━━ GIVEN ENTRIES
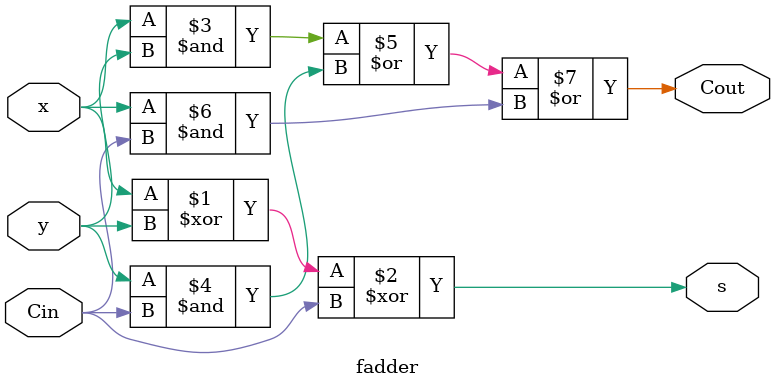
<source format=v>
module bcd(x,y,s,Cout);
input[3:0]x,y;
output[3:0]s;
output Cout;
wire[3:0]z;
wire c,cc;
add_sub_4 b0(x,y,1'b0,z,c);
assign Cout=c|(z[3]&z[2]|z[3]&z[1]);
add_sub_4 b1({1'b0,cc,cc,1'b0},z,1'b0,s,cc);
endmodule

module mult2(x,y,p);
input[1:0]x,y;
output[3:0]p;
assign p[0]=x[0]&y[0];
adder2 m0({x[1]&y[1],x[0]&y[1]},{1'b0,x[1]&y[0]},1'b0,p[2:1],p[3]);
endmodule

module adder2(x,y,Cin,s,Cout);
input[1:0]x,y;
input Cin;
output[1:0]s;
output Cout;
wire c;
fadder a0(x[0],y[0],Cin,s[0],c);
fadder a1(x[1],y[1],c,s[1],Cout);
endmodule


module add_sub_4(x,y,Cin,s,Cout);
input [3:0]x,y;
input Cin;
output[3:0]s;
output Cout;
integer i;
wire [3:0]Y;
wire[2:0]c;
assign Y[0]=y[0]^Cin;
assign Y[1]=y[1]^Cin;
assign Y[2]=y[2]^Cin;
assign Y[3]=y[3]^Cin;
fadder s0(x[0],Y[0],Cin,s[0],c[0]);
fadder s1(x[1],Y[1],c[0],s[1],c[1]);
fadder s2(x[2],Y[2],c[1],s[2],c[2]);
fadder s3(x[3],Y[3],c[2],s[3],Cout);
endmodule

module fadder(x,y,Cin,s,Cout);
input x,y,Cin;
output s,Cout;
assign s = x^y^Cin;
assign Cout=(x&y)|(y&Cin)|(x&Cin);
endmodule
</source>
━━━━
## YOUR OBJECTIVE
Return a copy of each line in the entries that contains "assign".

## SOLUTION TO THIS TASK
assign Cout=c|(z[3]&z[2]|z[3]&z[1]);
assign p[0]=x[0]&y[0];
assign Y[0]=y[0]^Cin;
assign Y[1]=y[1]^Cin;
assign Y[2]=y[2]^Cin;
assign Y[3]=y[3]^Cin;
assign s = x^y^Cin;
assign Cout=(x&y)|(y&Cin)|(x&Cin);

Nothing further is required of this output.